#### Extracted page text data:
----

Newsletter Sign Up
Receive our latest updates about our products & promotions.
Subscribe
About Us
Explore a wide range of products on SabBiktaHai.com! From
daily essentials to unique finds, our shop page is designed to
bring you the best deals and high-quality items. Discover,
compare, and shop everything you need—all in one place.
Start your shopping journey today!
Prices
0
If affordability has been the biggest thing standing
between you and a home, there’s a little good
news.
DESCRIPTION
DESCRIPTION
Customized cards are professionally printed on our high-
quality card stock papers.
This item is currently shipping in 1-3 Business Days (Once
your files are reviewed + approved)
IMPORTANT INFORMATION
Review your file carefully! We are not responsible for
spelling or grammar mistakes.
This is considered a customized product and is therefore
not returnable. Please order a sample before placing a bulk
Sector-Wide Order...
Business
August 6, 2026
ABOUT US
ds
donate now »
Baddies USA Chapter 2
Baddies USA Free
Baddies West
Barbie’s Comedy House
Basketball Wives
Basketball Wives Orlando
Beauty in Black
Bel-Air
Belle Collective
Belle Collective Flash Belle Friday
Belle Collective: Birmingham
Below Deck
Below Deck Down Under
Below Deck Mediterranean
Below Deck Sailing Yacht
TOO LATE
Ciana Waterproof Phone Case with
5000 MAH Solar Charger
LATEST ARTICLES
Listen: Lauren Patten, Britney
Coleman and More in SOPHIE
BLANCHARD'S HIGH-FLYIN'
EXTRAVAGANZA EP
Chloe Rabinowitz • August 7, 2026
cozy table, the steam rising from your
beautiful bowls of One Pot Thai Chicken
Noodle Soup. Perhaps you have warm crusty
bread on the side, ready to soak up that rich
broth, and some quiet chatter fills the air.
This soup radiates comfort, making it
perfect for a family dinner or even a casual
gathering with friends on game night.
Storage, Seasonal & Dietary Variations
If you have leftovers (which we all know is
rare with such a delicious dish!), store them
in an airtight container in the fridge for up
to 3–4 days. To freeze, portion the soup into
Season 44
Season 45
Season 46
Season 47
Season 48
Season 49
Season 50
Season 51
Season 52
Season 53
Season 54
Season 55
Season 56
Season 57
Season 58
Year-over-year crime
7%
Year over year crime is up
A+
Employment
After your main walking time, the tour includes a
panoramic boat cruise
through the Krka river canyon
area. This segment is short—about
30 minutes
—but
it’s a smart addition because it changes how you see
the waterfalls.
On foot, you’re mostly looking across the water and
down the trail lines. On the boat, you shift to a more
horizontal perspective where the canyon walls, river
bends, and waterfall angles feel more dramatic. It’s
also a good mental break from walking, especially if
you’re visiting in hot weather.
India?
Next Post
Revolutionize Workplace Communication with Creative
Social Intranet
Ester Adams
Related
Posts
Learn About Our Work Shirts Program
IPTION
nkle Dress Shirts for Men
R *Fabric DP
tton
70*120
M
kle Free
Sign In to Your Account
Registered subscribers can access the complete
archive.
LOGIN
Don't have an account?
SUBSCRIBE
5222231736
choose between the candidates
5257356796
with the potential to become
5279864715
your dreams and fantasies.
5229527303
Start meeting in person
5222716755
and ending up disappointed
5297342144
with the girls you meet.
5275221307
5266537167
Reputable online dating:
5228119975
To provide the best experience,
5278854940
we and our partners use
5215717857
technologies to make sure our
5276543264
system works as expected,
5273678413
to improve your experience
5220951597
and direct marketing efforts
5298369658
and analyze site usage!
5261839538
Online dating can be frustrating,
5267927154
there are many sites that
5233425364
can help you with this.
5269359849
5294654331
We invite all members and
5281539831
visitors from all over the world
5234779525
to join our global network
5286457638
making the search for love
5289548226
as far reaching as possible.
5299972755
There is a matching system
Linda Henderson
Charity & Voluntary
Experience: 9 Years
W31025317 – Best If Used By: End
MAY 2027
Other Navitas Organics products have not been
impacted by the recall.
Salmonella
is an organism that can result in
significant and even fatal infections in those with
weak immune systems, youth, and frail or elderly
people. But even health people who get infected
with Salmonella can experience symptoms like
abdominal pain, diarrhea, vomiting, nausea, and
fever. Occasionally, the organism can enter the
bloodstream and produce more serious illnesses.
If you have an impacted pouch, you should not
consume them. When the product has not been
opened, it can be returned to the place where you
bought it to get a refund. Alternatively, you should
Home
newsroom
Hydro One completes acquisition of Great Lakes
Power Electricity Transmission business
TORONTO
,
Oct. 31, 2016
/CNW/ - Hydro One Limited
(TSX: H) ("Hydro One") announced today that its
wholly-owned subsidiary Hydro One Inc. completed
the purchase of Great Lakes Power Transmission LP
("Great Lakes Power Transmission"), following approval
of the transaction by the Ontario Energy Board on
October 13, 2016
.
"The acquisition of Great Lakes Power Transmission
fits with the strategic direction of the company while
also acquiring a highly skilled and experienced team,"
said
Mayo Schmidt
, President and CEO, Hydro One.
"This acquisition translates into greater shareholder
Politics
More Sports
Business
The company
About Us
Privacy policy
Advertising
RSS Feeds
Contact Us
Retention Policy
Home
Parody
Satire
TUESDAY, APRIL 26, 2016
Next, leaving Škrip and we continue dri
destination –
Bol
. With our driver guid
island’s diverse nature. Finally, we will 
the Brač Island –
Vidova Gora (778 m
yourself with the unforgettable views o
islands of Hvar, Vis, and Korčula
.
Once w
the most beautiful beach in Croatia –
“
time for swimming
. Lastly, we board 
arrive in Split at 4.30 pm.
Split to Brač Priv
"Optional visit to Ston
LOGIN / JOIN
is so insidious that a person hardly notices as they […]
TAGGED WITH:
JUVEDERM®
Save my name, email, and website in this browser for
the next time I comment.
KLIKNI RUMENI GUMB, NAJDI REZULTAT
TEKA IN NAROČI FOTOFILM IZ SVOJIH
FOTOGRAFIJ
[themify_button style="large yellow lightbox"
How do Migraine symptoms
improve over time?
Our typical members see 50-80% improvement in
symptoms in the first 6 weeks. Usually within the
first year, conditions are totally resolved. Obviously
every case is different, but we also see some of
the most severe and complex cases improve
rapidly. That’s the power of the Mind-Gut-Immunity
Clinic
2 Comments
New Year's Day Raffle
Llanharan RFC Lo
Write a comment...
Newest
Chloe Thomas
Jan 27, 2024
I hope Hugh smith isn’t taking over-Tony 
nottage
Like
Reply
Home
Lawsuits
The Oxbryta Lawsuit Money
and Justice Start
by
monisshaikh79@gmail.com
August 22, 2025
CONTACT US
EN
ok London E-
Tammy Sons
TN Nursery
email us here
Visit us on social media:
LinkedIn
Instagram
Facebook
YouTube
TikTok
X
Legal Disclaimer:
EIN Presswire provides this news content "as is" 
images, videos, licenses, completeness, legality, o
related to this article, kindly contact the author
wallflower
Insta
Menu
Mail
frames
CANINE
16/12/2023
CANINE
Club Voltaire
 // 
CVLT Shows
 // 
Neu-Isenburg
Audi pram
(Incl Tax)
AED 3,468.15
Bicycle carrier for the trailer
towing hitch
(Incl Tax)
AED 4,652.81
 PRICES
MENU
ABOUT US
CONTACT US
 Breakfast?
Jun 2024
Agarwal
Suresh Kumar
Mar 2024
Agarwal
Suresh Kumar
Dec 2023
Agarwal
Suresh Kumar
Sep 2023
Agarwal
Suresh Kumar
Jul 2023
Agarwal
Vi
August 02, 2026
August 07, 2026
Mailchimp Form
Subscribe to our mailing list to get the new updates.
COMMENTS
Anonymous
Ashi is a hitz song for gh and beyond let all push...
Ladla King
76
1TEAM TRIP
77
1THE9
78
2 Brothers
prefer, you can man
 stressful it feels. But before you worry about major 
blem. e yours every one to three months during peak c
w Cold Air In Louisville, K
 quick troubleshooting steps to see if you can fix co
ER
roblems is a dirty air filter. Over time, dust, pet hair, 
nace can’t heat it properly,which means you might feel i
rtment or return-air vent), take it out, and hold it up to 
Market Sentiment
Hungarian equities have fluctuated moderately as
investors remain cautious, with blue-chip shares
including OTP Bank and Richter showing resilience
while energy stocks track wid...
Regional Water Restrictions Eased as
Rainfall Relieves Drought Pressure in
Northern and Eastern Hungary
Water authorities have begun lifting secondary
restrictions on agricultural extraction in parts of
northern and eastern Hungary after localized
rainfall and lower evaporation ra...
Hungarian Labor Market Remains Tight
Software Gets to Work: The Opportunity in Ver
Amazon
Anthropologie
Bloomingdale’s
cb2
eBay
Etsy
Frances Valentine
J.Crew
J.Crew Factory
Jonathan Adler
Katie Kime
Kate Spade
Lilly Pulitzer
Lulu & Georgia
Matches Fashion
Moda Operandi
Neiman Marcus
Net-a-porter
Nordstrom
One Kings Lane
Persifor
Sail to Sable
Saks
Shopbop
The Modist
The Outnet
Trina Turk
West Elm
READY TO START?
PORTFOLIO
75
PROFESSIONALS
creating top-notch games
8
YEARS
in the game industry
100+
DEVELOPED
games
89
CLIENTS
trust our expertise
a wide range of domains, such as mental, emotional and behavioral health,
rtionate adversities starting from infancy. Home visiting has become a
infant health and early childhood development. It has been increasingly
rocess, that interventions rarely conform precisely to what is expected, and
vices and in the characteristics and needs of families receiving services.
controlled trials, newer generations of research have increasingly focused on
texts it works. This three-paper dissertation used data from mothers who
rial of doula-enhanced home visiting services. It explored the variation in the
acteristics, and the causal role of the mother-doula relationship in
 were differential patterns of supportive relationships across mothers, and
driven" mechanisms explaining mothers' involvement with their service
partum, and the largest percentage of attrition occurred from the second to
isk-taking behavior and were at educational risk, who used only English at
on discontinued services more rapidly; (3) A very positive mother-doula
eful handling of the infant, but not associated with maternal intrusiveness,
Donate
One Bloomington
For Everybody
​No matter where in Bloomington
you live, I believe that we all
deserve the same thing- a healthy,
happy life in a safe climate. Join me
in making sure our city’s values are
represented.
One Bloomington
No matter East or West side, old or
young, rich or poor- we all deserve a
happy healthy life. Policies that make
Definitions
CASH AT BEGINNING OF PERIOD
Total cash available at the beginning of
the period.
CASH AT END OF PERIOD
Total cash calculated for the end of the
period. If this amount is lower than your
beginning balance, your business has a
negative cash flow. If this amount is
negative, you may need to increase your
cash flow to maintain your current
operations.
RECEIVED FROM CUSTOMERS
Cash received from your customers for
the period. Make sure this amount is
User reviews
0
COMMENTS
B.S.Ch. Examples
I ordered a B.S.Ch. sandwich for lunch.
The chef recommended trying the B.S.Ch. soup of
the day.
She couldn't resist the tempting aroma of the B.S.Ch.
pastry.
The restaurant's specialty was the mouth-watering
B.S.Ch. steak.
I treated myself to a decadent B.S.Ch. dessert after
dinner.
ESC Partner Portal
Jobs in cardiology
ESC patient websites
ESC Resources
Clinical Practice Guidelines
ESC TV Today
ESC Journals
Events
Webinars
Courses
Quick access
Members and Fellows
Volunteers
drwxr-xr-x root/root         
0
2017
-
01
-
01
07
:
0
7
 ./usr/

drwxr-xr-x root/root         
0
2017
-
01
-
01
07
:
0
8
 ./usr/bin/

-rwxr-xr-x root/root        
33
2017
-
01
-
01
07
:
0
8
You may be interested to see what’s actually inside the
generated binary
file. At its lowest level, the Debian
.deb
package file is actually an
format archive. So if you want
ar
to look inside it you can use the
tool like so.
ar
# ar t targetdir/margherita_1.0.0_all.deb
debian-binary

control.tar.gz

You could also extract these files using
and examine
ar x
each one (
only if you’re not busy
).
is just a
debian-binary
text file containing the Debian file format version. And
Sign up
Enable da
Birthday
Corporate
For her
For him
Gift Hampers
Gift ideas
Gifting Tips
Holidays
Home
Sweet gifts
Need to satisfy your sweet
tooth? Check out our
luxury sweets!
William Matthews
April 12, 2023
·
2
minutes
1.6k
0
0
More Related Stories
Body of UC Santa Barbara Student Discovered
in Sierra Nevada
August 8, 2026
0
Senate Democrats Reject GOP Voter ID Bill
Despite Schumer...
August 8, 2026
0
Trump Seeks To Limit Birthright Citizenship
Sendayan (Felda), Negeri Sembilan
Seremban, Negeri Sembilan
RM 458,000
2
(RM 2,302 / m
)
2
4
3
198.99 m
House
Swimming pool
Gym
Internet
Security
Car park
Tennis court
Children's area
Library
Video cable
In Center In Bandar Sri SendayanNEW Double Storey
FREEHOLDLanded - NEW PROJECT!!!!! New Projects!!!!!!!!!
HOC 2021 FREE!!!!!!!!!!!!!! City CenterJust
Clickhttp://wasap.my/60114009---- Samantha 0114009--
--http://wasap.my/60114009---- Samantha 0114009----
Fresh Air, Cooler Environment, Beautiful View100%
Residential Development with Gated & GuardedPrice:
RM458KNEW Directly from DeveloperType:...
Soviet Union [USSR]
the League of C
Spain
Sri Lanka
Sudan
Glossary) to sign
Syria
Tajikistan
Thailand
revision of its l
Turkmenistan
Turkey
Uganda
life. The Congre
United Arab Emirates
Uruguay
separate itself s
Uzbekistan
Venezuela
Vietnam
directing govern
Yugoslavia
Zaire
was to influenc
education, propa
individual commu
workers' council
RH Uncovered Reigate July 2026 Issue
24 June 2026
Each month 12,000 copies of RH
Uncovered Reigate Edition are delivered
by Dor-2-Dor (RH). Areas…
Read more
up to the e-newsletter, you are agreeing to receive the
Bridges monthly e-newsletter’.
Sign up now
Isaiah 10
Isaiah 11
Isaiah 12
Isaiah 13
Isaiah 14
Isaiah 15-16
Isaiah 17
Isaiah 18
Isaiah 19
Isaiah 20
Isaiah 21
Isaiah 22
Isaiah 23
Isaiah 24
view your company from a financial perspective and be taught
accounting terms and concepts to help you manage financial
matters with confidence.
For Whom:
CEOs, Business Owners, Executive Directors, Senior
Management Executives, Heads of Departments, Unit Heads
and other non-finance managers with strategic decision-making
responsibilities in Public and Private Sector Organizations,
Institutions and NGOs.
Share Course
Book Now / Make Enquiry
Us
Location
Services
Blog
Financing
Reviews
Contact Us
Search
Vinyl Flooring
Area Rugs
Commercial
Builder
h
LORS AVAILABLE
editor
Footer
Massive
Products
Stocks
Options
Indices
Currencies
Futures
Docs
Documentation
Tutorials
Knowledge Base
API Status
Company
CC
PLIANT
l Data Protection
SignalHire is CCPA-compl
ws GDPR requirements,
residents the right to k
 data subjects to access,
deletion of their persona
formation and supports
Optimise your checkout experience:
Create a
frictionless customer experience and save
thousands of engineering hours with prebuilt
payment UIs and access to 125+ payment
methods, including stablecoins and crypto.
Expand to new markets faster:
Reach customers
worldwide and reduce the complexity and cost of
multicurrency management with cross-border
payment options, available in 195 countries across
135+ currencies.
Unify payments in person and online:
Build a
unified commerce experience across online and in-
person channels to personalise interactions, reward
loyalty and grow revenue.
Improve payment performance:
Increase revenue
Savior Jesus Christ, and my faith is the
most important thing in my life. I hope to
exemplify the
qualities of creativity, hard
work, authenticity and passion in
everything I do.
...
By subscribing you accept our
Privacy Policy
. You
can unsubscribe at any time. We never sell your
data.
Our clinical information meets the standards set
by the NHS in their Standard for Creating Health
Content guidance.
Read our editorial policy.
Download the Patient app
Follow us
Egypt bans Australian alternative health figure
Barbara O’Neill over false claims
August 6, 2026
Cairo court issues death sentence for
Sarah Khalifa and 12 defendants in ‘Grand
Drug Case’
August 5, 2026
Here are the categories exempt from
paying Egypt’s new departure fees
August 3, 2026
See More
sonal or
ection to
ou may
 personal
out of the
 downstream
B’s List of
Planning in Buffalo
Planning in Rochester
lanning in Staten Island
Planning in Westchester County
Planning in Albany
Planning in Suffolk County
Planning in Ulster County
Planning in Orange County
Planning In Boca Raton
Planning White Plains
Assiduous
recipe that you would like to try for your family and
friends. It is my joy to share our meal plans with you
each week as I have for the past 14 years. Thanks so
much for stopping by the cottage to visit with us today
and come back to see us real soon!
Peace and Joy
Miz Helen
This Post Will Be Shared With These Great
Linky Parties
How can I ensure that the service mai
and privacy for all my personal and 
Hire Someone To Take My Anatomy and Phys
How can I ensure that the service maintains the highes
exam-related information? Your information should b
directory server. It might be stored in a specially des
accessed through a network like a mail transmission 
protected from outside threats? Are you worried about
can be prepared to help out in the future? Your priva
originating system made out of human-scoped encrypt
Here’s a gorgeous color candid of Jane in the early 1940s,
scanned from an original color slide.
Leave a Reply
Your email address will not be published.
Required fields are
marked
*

----

#### What is needed:
What is needed is an exact copy of the lines above, from the one containing "email us here" through the one containing "Rainfall Relieves Drought Pressure in", with nothing added.

#### Reply to the exercise:
email us here
Visit us on social media:
LinkedIn
Instagram
Facebook
YouTube
TikTok
X
Legal Disclaimer:
EIN Presswire provides this news content "as is" 
images, videos, licenses, completeness, legality, o
related to this article, kindly contact the author
wallflower
Insta
Menu
Mail
frames
CANINE
16/12/2023
CANINE
Club Voltaire
 // 
CVLT Shows
 // 
Neu-Isenburg
Audi pram
(Incl Tax)
AED 3,468.15
Bicycle carrier for the trailer
towing hitch
(Incl Tax)
AED 4,652.81
 PRICES
MENU
ABOUT US
CONTACT US
 Breakfast?
Jun 2024
Agarwal
Suresh Kumar
Mar 2024
Agarwal
Suresh Kumar
Dec 2023
Agarwal
Suresh Kumar
Sep 2023
Agarwal
Suresh Kumar
Jul 2023
Agarwal
Vi
August 02, 2026
August 07, 2026
Mailchimp Form
Subscribe to our mailing list to get the new updates.
COMMENTS
Anonymous
Ashi is a hitz song for gh and beyond let all push...
Ladla King
76
1TEAM TRIP
77
1THE9
78
2 Brothers
prefer, you can man
 stressful it feels. But before you worry about major 
blem. e yours every one to three months during peak c
w Cold Air In Louisville, K
 quick troubleshooting steps to see if you can fix co
ER
roblems is a dirty air filter. Over time, dust, pet hair, 
nace can’t heat it properly,which means you might feel i
rtment or return-air vent), take it out, and hold it up to 
Market Sentiment
Hungarian equities have fluctuated moderately as
investors remain cautious, with blue-chip shares
including OTP Bank and Richter showing resilience
while energy stocks track wid...
Regional Water Restrictions Eased as
Rainfall Relieves Drought Pressure in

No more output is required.